Wang, Ji-Yao; Guo, Jin-Sheng; Li, Hai; Liu, Shu-Ling; Zern, Mark A.

(Department of Gastroenterology, ZhongShan Hospital, Shanghai Medical University, Shanghai, Peop. Rep. China).

Liver (Copenhagen), 18(3), 180-185 (English) 1998

Potenlini is an injectable compd. whose active component is glycyrrhizin, which is extd. from licorice. Previous studies showed that it could reduce liver injury, improve alanine aminotransferase (ALT) levels and act as an antifibrotic agent. However, the mechanism of its action remains unclear. The aim of this study was to det. the mol. mechanism of its action by investigating the effects of potenlini on nuclear factor-kB(NF-kB) binding activity in an animal model of liver cirrhosis. Rats were randomly allocated into a normal control group, a model control group, and a potenlini group. Rats in the latter two groups were treated with CCl4 and ethanol soln. in order to induce chronic liver injury. Rats in the potenlini group were given potenlini treatment at the same time. Serum ALT levels were significantly reduced in rats treated with potenlini compared with levels in rats of the model control group, which had dramatically increased ALT levels. Histol., liver steatosis and fibrosis were severe in the rats of the model group, but were significantly improved in rats of the potenlini group. NF-kB binding activity was markedly increased in the liver specimens taken from the rats of the model control group in comparison with the binding of normal livers, but the binding levels were nearly normal in the livers of the potenlini group. The results suggest that potenlini can inhibit the NF-kB binding activity in CCl4 and ethanol-induced chronic liver injury, and that effect may be a possible mechanism by which potenlini protects the liver from hepatotoxin-induced liver injury and cirrhosis.

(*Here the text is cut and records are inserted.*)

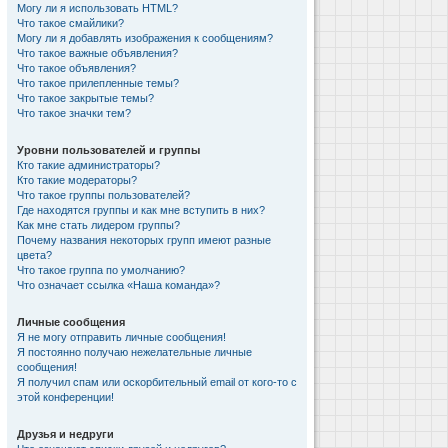
Могу ли я использовать HTML?
Что такое смайлики?
Могу ли я добавлять изображения к сообщениям?
Что такое важные объявления?
Что такое объявления?
Что такое прилепленные темы?
Что такое закрытые темы?
Что такое значки тем?
Уровни пользователей и группы
Кто такие администраторы?
Кто такие модераторы?
Что такое группы пользователей?
Где находятся группы и как мне вступить в них?
Как мне стать лидером группы?
Почему названия некоторых групп имеют разные
цвета?
Что такое группа по умолчанию?
Что означает ссылка «Наша команда»?
Личные сообщения
Я не могу отправить личные сообщения!
Я постоянно получаю нежелательные личные
сообщения!
Я получил спам или оскорбительный email от кого-то с
этой конференции!
Друзья и недруги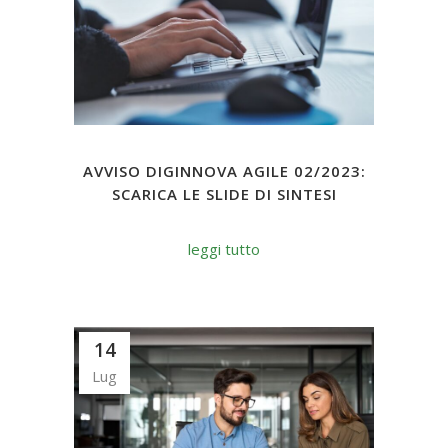
AVVISO DIGINNOVA AGILE 02/2023:
SCARICA LE SLIDE DI SINTESI
leggi tutto
14
Lug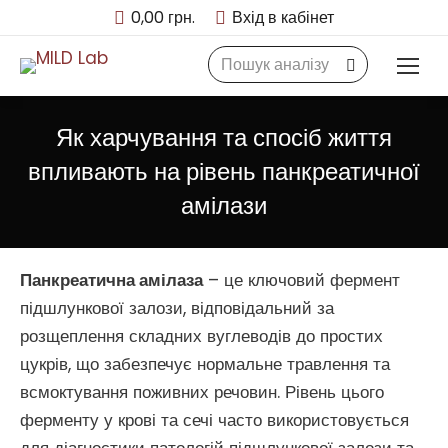
0,00
грн.
Вхід в кабінет
Search:
Як харчування та спосіб життя
впливають на рівень панкреатичної
амілази
Панкреатична амілаза
– це ключовий фермент
підшлункової залози, відповідальний за
розщеплення складних вуглеводів до простих
цукрів, що забезпечує нормальне травлення та
всмоктування поживних речовин. Рівень цього
ферменту у крові та сечі часто використовується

Studies on the regulation by drugs against experimental hepatitis. 1. The therapeutical effects of glycyrrhizinic acid, DL-methionine, their mixture and tablets against acute injury induced by carbon tetrachloride or D-galactosamine.

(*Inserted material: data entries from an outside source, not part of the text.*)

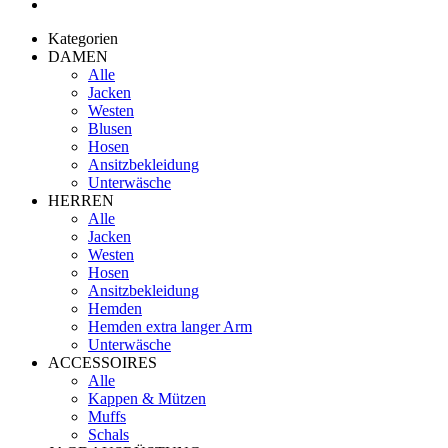
Kategorien
DAMEN
Alle
Jacken
Westen
Blusen
Hosen
Ansitzbekleidung
Unterwäsche
HERREN
Alle
Jacken
Westen
Hosen
Ansitzbekleidung
Hemden
Hemden extra langer Arm
Unterwäsche
ACCESSOIRES
Alle
Kappen & Mützen
Muffs
Schals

Fujita, Haruhisa; Sakurai, Toshiharu; Toyoshima, Shigeshi

(Sch. Med., Keio Univ., Tokyo, Japan).

Oyo Yakuri, 16(4), 637-45 (Japanese) 1978.

The optimum doses of glycyrrhizinic acid (I) [1405-86-3] and DL-methionine [59-51-8] for treatment of rat hepatic failure induced by CCl4 or d-galactosamine were 100 mg/kg/day, whereas that of a glycyrrhizinic acid-DL-methionine mixt. [70055-51-5] was 50 mg/kg/day for each compd. The mixt. had greater therapeutic effects than its components alone.

Study on the regulation by drugs against experimental hepatitis. 2. The therapeutical effects of glycyrrhizinic acid, DL-methionine and their complex against chronical liver injury induced by D-galactosamine in rats.

Fujita, Haruhisa; Sakurai, Toshiharu; Toyoshima, Shigeshi

(Sch. Med., Keio Univ., Tokyo, Japan).

Oyo Yakuri, 16(4), 647-57 (Japanese) 1978.

Glycyrrhizinic acid (I) [1405-86-3], DL-methionine [59-51-8], and a glycyrrhizinic acid-methionine mixt. [70055-51-5] administered to rats with hepatitis induced by d-galactosamine [7535-00-4] prevented the increase of liver wt. due to galactosamine administration. Histol. examn. showed a marked improvement in the development of biliary duct after the administration of the mixt. These 3 agents produced no side effects within 3 mo and improved the increase of body wt.